The main thing you might want to override is the getKwargs function to determine what kwargs you want to pass to your initialization function or class based on the parameters in the config dict. The base class, gasim.config.InputLoader uses special class attributes, which most GalSim classes have defined (for precisely this purpose). If you want to follow that same model, and there is no special setup to do at the start of each image, then you can just use the InputLoader itself rather than defining your own subclass.

In either case, in your Python module, you need to register this function with some name, which will be the name of the attribute in the input field that triggers the use of this Loader object.

galsim.config.RegisterInputType('CustomInput', CustomInputLoader(MyInputData))

or

galsim.config.RegisterInputType('CustomInput', InputLoader(MyInputData))

In the above functions, the base parameter is the original full configuration dict that is being used for running the simulation. The config parameter is the local portion of the full dict that defines the object being built, which would in this case be base['input']['CustomInput'].

Finally, to use this custom type in your config file, you need to tell the config parser the name of the module to load at the start of processing. e.g. if this function is defined in the file my_custom_input.py, then you would use the following top-level modules field in the config file:

modules:
    - my_custom_input

This modules field is a list, so it can contain more than one module to load if you want.
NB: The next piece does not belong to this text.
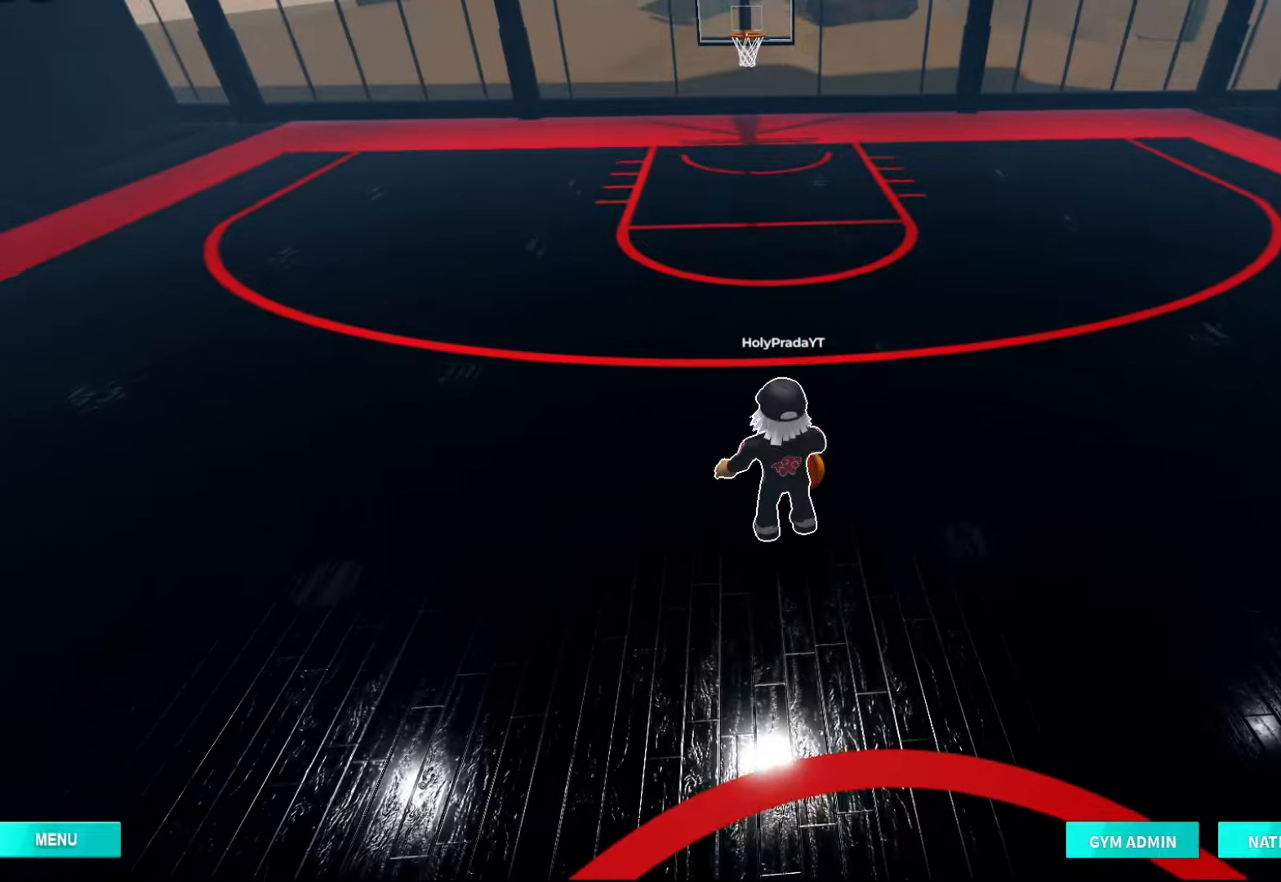
{"dt_ms": 500, "buttons": [], "left_stick": "center", "right_stick": "center", "events": [[33, "left_stick", "up"], [133, "left_stick", "center"], [133, "right_stick", "up-left"], [300, "right_stick", "center"]]}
Then before processing anything, the code will execute the command import my_custom_input, which will read your file and execute the registration command to add the builder to the list of valid input types.

Then you can use this as a valid value type:

input:
    CustomInput:
        ...

For examples of custom inputs, see des_wcs.py, which is used by meds.yaml in the examples/des directory. Also the galsim.des module uses custom inputs for the DES_PSFEx and DES_Shapelet object types, which are used by draw_psf.yaml. It may also be helpful to look at the GalSim implementation of our various native input types in input_cosmos.py, input_fitsheader.py, input_nfw.py, input_powerspectrum.py, and input_real.py.